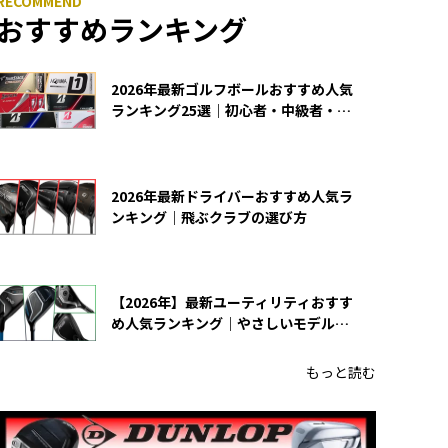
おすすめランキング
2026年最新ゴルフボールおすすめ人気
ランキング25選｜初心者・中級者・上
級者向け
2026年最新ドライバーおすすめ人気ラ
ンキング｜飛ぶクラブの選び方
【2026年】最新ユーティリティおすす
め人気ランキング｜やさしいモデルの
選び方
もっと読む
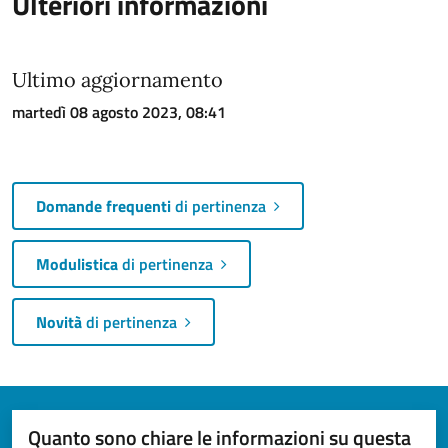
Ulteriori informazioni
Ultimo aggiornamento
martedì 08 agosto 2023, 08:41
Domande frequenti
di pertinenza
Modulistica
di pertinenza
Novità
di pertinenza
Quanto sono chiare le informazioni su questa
==
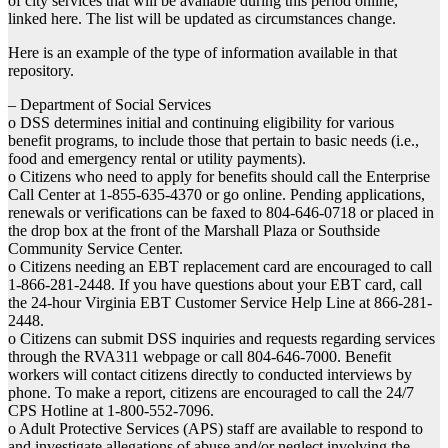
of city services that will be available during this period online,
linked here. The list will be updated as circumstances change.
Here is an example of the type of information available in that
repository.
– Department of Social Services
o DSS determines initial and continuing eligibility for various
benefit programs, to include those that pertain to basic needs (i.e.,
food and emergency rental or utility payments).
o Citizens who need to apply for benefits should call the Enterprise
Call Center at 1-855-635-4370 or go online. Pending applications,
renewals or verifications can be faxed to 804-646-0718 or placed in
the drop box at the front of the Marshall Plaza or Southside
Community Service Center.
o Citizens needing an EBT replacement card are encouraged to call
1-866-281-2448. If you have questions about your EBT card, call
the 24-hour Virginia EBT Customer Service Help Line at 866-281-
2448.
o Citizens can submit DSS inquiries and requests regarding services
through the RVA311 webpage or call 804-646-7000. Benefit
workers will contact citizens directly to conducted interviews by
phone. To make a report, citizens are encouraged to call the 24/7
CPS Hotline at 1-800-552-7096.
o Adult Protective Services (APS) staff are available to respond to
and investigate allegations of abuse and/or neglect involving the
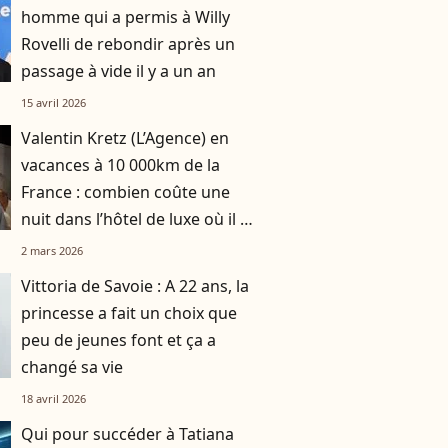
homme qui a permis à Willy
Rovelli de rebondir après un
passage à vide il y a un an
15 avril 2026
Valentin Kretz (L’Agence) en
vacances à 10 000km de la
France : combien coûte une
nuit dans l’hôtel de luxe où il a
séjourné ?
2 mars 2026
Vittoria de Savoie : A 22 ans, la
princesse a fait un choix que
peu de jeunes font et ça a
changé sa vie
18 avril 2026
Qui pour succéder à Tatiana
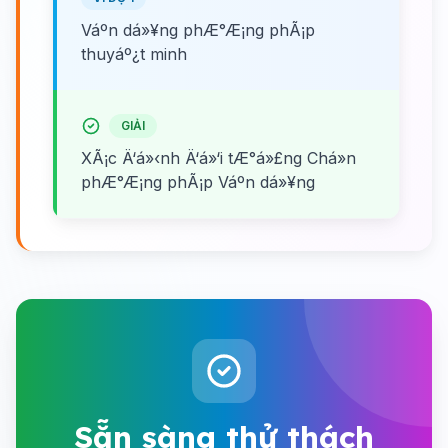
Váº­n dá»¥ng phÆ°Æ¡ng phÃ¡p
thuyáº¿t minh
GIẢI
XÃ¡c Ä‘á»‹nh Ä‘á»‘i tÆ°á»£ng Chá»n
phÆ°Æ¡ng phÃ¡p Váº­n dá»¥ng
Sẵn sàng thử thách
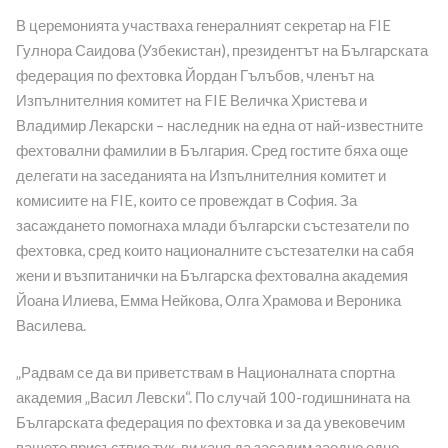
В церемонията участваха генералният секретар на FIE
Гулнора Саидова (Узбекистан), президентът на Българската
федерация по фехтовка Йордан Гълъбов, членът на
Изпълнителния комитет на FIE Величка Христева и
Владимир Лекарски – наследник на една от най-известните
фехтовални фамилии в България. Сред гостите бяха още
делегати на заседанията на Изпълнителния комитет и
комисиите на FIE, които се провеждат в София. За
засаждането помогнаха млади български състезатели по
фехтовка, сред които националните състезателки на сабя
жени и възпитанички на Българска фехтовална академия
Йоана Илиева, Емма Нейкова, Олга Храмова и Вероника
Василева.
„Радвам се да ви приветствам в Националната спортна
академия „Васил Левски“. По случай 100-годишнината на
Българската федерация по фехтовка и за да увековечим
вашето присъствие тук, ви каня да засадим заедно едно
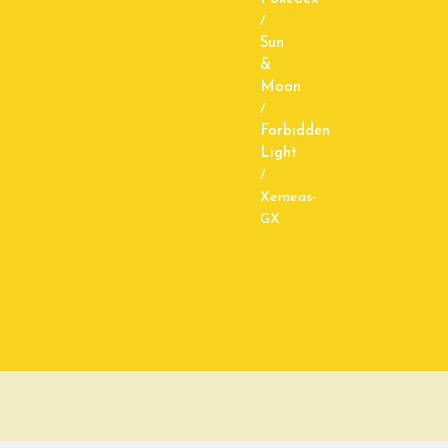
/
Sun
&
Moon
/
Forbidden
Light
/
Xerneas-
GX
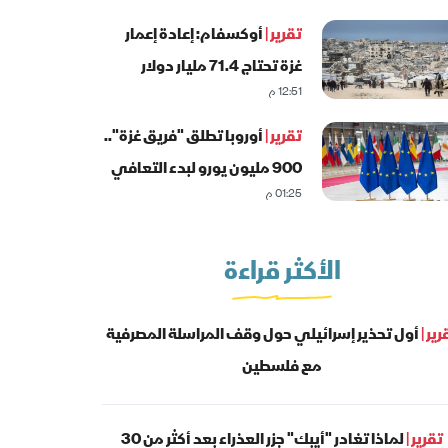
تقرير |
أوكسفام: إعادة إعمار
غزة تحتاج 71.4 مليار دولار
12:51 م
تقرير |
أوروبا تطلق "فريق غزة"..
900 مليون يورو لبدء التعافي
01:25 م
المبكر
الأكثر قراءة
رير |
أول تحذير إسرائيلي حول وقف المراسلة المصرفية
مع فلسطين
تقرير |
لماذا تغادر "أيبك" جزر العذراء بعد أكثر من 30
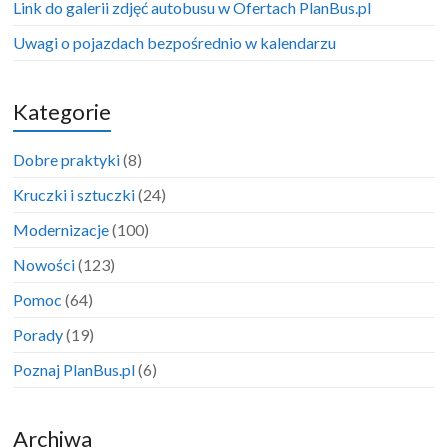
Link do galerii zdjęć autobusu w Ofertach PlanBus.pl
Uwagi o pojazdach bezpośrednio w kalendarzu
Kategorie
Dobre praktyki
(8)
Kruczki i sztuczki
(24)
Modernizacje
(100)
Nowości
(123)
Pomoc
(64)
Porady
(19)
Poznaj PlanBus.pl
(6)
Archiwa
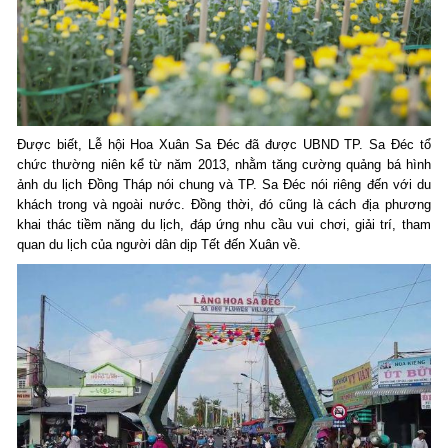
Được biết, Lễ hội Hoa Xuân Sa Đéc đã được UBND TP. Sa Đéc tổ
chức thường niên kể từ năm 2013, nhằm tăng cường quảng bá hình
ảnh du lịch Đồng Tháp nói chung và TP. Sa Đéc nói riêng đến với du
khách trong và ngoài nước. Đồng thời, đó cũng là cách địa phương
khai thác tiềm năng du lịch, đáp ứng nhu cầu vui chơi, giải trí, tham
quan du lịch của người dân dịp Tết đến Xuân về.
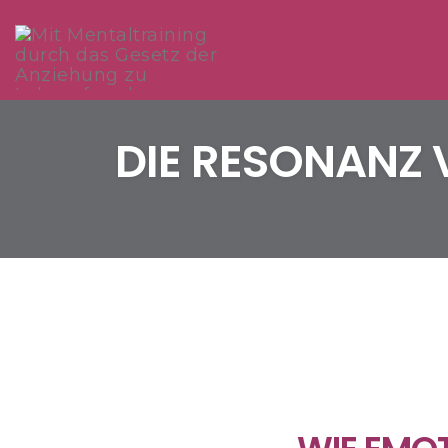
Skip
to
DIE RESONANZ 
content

» **WHAT TO DO**
Rewrite the lines in the items above as a numbered list, starting with the line that contains "Ulteriori informazioni" and continuing through the line that contains "Quanto sono chiare le informazioni su questa", both included. Leave out any blank lines.

» **OUTPUT**
1. Ulteriori informazioni
2. Ultimo aggiornamento
3. martedì 08 agosto 2023, 08:41
4. Domande frequenti
5. di pertinenza
6. Modulistica
7. di pertinenza
8. Novità
9. di pertinenza
10. Quanto sono chiare le informazioni su questa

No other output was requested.